Entrevista-Set. 2008-Radio Elvas

Terça-feira, 03.02.09

Entrevista aos Microfones

Da Rádio Elvas

Entrevistou - Marina

Durante a inauguração da Exposição Percurso

No Museu de Fotografia

19 de Setembro de 2008

 

Procurei fazer, como que: um busquejo começando do princípio dos meus trabalho porque, tenho recordações, como toda agente afinal tem, mas às vezes têm só recordações, só a lembrança e não têm testemunho e eu, com a mania de guardar coisas, não é que eu seja coleccionadora, mas, junto coisas, tenho amor, aos papeis, aos trapos, junto, transformo, faço bonecos, faço coisas que então comecei a juntar desde há muito e portanto, é uma história contada, justamente por isso, com trabalhos.

 

QUAL A OBRA QUE DESTACARIA?

 

Penso que do ponto de vista da originalidade, seriam os trabalhos de conchas porque não são trabalhos feitos com conchas bonitas, é aproveitar as sugestões dos cacos, das conchas partidas, que são as que mais me falam, porque afinal de contas aquelas que têm mais história.

Estão partidas porque viveram, foram quebradas por alguma coisa porque já aturaram muita maré, muito céu, muito sol, muita lua e é aproveitar isso para dar-lhes formas novas

 

Agora, como trabalho, mais gratificante e realmente mais moroso e que a mim me deu mais emoção fazer – foram os trabalhos de madeira porque quando idealizava um boneco não sabia porque ponto havia de começar.

Ás vezes perguntavam-me assim – como é que fazes?

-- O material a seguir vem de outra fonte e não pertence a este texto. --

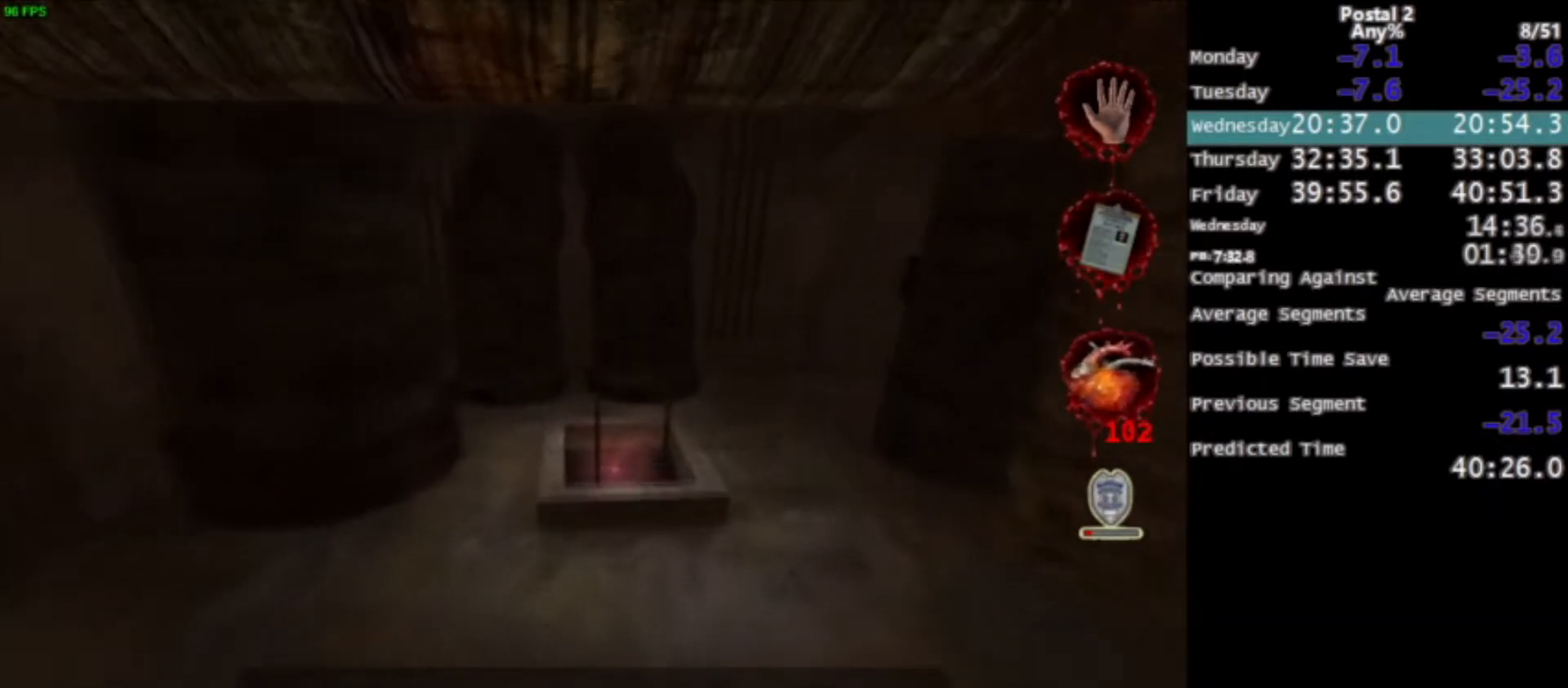
{"keys": ["w"], "mouse": [], "events": [[133, "d", "down"], [133, "mouse_left", "up"], [267, "d", "up"]]}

e eu respondia – corto o que me sobra.

E era realmente assim.

Eu via o boneco lá dentro e depois começava a tirar daqui, dalém, dacolá – chegava a ter febre – o meu marido as vezes dizia-me: “Não fazes mais nada!”

Cheguei a ter 38,5 de temperatura da excitação porque eu era a primeira pessoa a ver o que saía.

E era isso.

 

A SUA COLECÇÃO É MUITO VASTA DESDE CHAVES, A MADEIRA PASSANDO POR CONCHAS…

 

Eu acho que na vida é tudo bonito e não acho que as coisas quebradas sejam todas lixo e nem de deitar fora.

E depois, por exemplo, tenho ali um quadrinho, feito de quase nada. Eu tinha uma única sobrinha, como tenho uma única irmã e ela era de uma gentileza, extraordinária.

Uma vez cheguei lá a Lisboa, bati à porta e ela não estava. Eu esperei, um quarto de hora, até que ela regressou e abriu a porta.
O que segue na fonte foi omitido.